Extract provided:
· · ·

Re: Repository connector for source with with delta API

Posted by Raman Gupta <ro...@gmail.com>.

One seed per job is an interesting approach but in the interests of
fully understanding the alternatives let me consider choice #2.

>  you might want to combine this all into one job, but then you would need to link your documents somehow to the seed they came from, so that if the seed was no longer part of the job specification, it could always be detected as a deletion.

There are good reasons for me to prefer a single job, so how would I
accomplish this? Should my connector create its own tables and manage
this state there? Or is there another more light-weight approach?

> Unfortunately, this is inconsistent with MODEL_ADD_CHANGE_DELETE, because under that scheme you'd need to *detect* the deletion, because you wouldn't be told by the repository that somebody had changed the configuration.

That is fine and I understand completely -- I forgot to mention in my
previous message that I've already switched to MODEL_ALL, and am
detecting and providing the list of currently active seeds on every
call to addSeedDocuments.

Regards,
Raman

On Mon, May 27, 2019 at 4:55 PM Karl Wright <da...@gmail.com> wrote:
>
> This is very different from the design you originally told me you were
> going to do.

· · ·

Your tasks:
a – In the thread about the repository connector, which model has Raman Gupta already switched to?
b – Extend the thread about the repository connector with a delta API, starting right after its final sentence.

· · ·

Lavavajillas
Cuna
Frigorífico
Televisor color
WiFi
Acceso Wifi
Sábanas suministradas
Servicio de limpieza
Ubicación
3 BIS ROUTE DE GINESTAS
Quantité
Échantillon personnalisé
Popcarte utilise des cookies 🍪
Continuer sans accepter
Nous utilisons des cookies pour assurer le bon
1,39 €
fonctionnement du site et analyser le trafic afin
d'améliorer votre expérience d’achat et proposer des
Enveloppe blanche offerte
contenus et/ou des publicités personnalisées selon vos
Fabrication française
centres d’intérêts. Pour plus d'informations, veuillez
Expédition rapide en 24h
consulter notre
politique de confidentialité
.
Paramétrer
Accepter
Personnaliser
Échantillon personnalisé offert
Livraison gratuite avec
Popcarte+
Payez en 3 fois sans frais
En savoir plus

· · ·

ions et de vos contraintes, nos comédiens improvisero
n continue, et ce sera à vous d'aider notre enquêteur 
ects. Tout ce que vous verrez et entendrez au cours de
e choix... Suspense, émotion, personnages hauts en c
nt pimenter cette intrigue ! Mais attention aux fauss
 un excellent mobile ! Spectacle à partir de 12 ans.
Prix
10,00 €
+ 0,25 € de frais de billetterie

· · ·

Answers in order:
a – MODEL_ALL

b –
>
> Generally, using hopcounts for managing your documents is a bad practice;
> this is expensive to do and almost always yields unexpected results.
> You could have one job per seed, which means all you have to do to make the
> seed go away is delete the job corresponding to it.  If you have way too
> many seeds for that, you might want to combine this all into one job, but
> then you would need to link your documents somehow to the seed they came
> from, so that if the seed was no longer part of the job specification, it
> could always be detected as a deletion.  Unfortunately, this is
> inconsistent with MODEL_ADD_CHANGE_DELETE, because under that scheme you'd
> need to *detect* the deletion, because you wouldn't be told by the
> repository that somebody had changed the configuration.
>
> So two choices: (1) Exactly one seed per job, or (2) don't use
> MODEL_ADD_CHANGE_DELETE.
>
> Karl
>
>
> On Mon, May 27, 2019 at 4:38 PM Raman Gupta <ro...@gmail.com> wrote:
>
> > Thanks for your help Karl. So I think I'm converging on a design.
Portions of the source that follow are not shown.